## Excerpt to read
And schema changes get expensive quickly. Code written before the change needs to be updated and you have to get the DBA to run an ALTER TABLE that can take too long to complete. And rolling back is almost impossible.

Compounding this is the lack of database skills in new developers. Very few have any training in Structured Query Language, relational theory, sets, data normalization, or other skills that have been held in high esteem since the days of Codd. And these new developers argue that they do not need these skills as technology and approaches to coding have evolved. So if the foundation of relational databases is the weak link then remove it.

The JSON data type has been very popular with developers. In the past you could dump JSON documents in a CHAR column and used REGEX or have your application dig out the parts you needed from within the document. Now with MySQL 5.7 there is a native JSON data type with supporting functions so that developers can manipulate the document data easily. So storing data in a JSON format in a column of a table within a database becomes a valuable has becomes a useful part of a developers life.

Ruby on Rails was the first piece of software that allowed many developers to see the power of CRUD (Create Read Update Delete) access to a database without needing to know SQL. The MySQL Document Store features that arrived with 5.7.13 also provide CRUD so developers can use 'collections' for schema-less data storage. The developers do not need to know SQL. relational theory, or any of the other old stuff. The good news for the old timers is that the data may be stored in a schema-less fashion but data is stored in a good ol' MySQL table. Which means the decades spent gathering SQL skills still work on this new data.

But is it cheating? Yes, and no. Yes in that you would get better performance out of having all your data in fourth or fifth normalized form just like a good driver can get better performance out of good driving practices with a manual transmission. No in that the data is still in a relational database and pertinent information can still be pried out of the JSON data. Heck you can even make materialized columns from the JSON data to create indexes.

Wednesday, July 6, 2016

How to make sure that 'password' is not a valid MySQL password

Password management is an issue for many. It is not uncommon for an organization to require you to changing your password on a regular basis and many have rules on the length and content of passwords. The length and complexity (that require certain amounts of upper & lower case characters, special characters, and numerals) rules try to prevent users from using '12345', 'qwerty', or even the word 'password' itself as passwords. With MySQL 5.7 you can filter out those bad passwords, obscenities, slurs, or other words you do not want used as or part of a password.

Saved data entries:
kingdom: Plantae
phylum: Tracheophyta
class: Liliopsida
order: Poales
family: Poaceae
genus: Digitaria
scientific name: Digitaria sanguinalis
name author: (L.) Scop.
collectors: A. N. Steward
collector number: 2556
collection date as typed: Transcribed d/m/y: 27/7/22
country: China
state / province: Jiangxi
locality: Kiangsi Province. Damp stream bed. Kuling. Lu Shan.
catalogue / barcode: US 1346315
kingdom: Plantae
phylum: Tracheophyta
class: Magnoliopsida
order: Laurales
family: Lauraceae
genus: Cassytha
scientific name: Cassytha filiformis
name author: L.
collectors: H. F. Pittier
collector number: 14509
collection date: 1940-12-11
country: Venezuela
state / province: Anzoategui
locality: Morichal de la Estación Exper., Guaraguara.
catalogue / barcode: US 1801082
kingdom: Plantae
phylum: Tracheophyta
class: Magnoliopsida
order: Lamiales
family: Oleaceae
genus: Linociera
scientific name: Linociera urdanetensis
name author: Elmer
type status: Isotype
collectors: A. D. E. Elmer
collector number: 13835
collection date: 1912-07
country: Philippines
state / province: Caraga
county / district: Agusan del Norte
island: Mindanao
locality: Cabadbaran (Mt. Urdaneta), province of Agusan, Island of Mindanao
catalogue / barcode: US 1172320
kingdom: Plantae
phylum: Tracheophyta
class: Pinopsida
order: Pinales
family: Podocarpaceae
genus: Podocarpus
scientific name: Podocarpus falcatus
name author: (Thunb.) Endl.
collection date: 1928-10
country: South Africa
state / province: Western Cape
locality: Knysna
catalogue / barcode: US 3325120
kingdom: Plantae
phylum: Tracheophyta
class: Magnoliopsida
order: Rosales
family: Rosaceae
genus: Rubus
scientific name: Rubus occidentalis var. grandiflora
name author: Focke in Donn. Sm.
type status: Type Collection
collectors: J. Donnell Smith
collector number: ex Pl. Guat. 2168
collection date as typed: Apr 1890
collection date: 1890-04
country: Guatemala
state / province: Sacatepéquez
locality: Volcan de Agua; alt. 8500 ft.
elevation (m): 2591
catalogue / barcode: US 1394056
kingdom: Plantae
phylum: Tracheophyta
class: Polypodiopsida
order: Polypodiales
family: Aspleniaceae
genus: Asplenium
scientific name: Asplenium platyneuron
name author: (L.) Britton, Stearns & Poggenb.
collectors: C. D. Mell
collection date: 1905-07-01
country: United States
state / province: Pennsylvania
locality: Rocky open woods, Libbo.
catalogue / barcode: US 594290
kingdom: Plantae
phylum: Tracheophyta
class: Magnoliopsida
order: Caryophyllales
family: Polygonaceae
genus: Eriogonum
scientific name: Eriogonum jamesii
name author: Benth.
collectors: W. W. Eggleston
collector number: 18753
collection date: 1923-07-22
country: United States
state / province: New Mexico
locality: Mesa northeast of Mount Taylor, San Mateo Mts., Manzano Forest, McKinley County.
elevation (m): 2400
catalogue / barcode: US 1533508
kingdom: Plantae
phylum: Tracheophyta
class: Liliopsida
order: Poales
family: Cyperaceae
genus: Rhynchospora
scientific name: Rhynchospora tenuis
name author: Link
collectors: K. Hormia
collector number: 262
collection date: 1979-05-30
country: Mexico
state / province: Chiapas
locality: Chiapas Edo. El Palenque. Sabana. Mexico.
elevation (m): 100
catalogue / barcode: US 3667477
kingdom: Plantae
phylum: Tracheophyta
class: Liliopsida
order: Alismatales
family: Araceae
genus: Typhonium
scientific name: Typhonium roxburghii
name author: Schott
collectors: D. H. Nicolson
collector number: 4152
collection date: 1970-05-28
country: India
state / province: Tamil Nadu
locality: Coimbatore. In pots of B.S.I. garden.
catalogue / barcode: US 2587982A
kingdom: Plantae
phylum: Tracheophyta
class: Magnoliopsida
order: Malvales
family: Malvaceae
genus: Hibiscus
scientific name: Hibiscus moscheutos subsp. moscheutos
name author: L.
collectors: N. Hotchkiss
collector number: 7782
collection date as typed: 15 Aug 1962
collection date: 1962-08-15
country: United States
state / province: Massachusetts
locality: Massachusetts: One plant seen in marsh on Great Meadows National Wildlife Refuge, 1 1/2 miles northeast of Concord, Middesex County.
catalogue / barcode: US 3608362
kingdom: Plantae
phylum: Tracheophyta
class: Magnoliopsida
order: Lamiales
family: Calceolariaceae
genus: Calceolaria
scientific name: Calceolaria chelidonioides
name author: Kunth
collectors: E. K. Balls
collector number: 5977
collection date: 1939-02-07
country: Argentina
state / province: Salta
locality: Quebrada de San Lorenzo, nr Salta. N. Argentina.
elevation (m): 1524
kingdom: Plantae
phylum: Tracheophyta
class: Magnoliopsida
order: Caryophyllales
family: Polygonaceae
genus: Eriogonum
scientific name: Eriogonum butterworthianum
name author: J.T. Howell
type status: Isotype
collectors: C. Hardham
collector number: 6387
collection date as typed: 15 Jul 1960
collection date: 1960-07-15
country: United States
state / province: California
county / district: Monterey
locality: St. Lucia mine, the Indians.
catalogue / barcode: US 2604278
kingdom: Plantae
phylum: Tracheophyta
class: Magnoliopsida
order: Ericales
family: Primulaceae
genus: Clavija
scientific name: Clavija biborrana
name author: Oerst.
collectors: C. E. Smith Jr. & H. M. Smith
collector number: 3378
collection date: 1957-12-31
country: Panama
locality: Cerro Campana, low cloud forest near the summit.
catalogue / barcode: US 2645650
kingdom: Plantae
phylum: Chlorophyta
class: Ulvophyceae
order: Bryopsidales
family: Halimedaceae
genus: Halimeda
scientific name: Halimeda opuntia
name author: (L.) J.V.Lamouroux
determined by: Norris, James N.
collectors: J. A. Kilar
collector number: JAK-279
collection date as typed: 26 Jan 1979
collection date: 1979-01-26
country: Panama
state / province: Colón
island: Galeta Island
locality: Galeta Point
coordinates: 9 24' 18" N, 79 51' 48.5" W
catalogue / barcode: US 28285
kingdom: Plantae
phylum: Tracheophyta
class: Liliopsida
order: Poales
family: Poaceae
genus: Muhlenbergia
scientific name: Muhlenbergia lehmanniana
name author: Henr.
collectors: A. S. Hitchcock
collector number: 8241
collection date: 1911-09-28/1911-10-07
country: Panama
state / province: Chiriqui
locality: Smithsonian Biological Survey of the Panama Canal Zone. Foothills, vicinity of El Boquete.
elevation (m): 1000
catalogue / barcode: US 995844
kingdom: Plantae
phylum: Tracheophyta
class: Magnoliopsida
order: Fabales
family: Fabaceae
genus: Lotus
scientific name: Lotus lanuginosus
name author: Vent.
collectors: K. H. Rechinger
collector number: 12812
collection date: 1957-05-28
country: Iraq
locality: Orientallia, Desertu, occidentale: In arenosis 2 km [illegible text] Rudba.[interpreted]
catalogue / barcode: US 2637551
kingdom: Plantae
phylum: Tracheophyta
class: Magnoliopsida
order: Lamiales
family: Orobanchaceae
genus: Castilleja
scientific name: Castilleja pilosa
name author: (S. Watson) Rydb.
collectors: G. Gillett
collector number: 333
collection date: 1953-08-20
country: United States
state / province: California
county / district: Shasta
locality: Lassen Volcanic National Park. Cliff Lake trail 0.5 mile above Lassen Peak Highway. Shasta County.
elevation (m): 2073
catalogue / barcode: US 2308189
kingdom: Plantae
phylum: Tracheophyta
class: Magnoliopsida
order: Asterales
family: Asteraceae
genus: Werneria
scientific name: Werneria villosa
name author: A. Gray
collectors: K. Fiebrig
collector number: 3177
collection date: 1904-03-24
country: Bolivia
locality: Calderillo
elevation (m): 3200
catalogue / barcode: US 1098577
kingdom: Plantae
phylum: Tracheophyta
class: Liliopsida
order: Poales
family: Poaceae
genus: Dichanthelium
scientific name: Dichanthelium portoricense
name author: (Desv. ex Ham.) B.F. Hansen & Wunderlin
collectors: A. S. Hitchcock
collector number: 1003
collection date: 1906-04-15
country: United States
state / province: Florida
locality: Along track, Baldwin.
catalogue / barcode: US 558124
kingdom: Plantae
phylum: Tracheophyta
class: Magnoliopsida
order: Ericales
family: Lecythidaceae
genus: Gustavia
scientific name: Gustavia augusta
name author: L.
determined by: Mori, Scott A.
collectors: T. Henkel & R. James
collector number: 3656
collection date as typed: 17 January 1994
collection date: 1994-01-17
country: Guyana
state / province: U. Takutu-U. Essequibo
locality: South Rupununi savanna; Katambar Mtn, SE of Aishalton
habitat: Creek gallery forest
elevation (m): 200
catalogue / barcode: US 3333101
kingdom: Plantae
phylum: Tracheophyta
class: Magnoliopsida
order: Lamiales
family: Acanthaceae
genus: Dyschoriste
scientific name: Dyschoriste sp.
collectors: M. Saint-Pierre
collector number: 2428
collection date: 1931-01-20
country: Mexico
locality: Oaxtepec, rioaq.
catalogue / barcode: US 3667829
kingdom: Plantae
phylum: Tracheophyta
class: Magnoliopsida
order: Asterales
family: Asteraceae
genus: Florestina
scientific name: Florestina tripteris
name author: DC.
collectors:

## Tasks to perform
1: Translate this sentence from the MySQL excerpt into Spanish: "The JSON data type has been very popular with developers."
2: According to the MySQL excerpt, which named skills do very few new developers have any training in?
3: Duplicate the passage of the MySQL excerpt between "Wednesday, July 6, 2016" and "of a password.", inclusive.

## Results of the tasks
1: El tipo de datos JSON ha sido muy popular entre los desarrolladores.

2:
- Structured Query Language
- relational theory
- sets
- data normalization

3:
Wednesday, July 6, 2016

How to make sure that 'password' is not a valid MySQL password

Password management is an issue for many. It is not uncommon for an organization to require you to changing your password on a regular basis and many have rules on the length and content of passwords. The length and complexity (that require certain amounts of upper & lower case characters, special characters, and numerals) rules try to prevent users from using '12345', 'qwerty', or even the word 'password' itself as passwords. With MySQL 5.7 you can filter out those bad passwords, obscenities, slurs, or other words you do not want used as or part of a password.